Pierre Dardot et Christian Laval« Le néolibéralisme ne cesse, par les effets d’insécurité et de destruction qu’il engendre, de s’autoalimenter et de s’autorenforcer. »


Pierre
Dardot et Christian Laval offrent à leur lecteur un cocktail rare et bienvenu : une pensée extrêmement radicale formulée de manière rigoureuse. Pour la radicalité, il suffit de se reporter au sous-titre de leur livre : Comment le néolibéralisme défait la démocratie. Le philosophe (Dardot) et le sociologue (Laval), tous deux enseignants à l’université Paris-Ouest, considèrent en effet que le développement du néolibéralisme, au-delà de ses effets délétères en terme de creusements des inégalités, constitue désormais un danger pour la survie même du système démocratique. Ils n’hésitent pas, pour étayer leur thèse, à employer des termes qui entraînent automatiquement, par les temps qui courent, l’accusation infamante de populisme, voire de complotisme.

C’est le fonctionnement effectif d’un mode de pouvoir positif et original qu’il convient d’analyser

Le mot Oligarchie est ainsi utilisé à de nombreuses reprises, les auteurs estimant que le développement du néolibéralisme a entraîné la constitution d’une caste qui ne peut maintenir sa position dominante qu’en renforçant constamment les mécanismes économiques, sociaux et politiques qui lui ont donné naissance. En ces temps où la critique du dogme du libre échange, la dénonciation du conformisme journalistique, l’évocation d’une internationale des riches, fait immédiatement courir le risque à l’imprudent contestataire de provoquer une tribune enflammée de BernardHenri Lévy dénonçant le retour de l’hydre fasciste, il est réconfortant de voir Messieurs Dardot et Laval appeler un chat un chat. Et un cartel d’exploiteurs cooptés une oligarchie. Mais le livre n’a rien d’un tract politique ou d’un billet d’humeur. En six chapitres solidement charpentés, les auteurs décryptent les phénomènes qui sont en train de provoquer ce qu’ils nomment une « sortie de la démocratie ».

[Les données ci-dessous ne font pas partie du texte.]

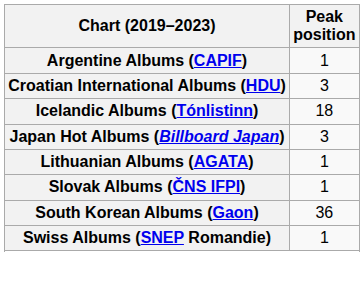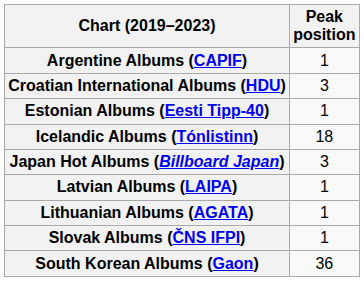+ row: Estonian Albums (Eesti Tipp-40) | 1
+ row: Latvian Albums (LAIPA) | 1
- row: Swiss Albums (SNEP Romandie) | 1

Le néolibéralisme travaille activement à défaire la démocratie

Cet effacement progressif de la démocratie s’articule selon eux autour de deux mouvement profonds : « d’une part, la puissance renouvelée de l’offensive oligarchique dirigée contre les droits sociaux et économiques des citoyens; d’autre part, la multiplication des dispositifs sécuritaires dirigés contre les droits civils et politiques de ces mêmes citoyens. ». La démarche des auteurs est particulièrement intéressante en ce qu’elle s’appuie sur une redéfinition d’un certain nombre de concepts clés, comme celui de démocratie à propos duquel ils rappellent, à la suite d’Aristote, qu’« Il y a oligarchie quand ce sont ceux qui détiennent les richesses qui sont souverains dans la constitution, démocratie, au contraire, quand ce sont ceux qui ne possèdent pas beaucoup de richesses mais sont des gens modestes. » (Aristote, Les Politiques, livre III, 8). Une définition toute simple et en même temps littéralement révolutionnaire qui invite à s’interroger sur les ressorts et les fondements de ce que on s’est habitué à appeler démocratie (en entendant par là, en réalité, une certaine forme de gouvernement représentatif ou démocratie dite libérale).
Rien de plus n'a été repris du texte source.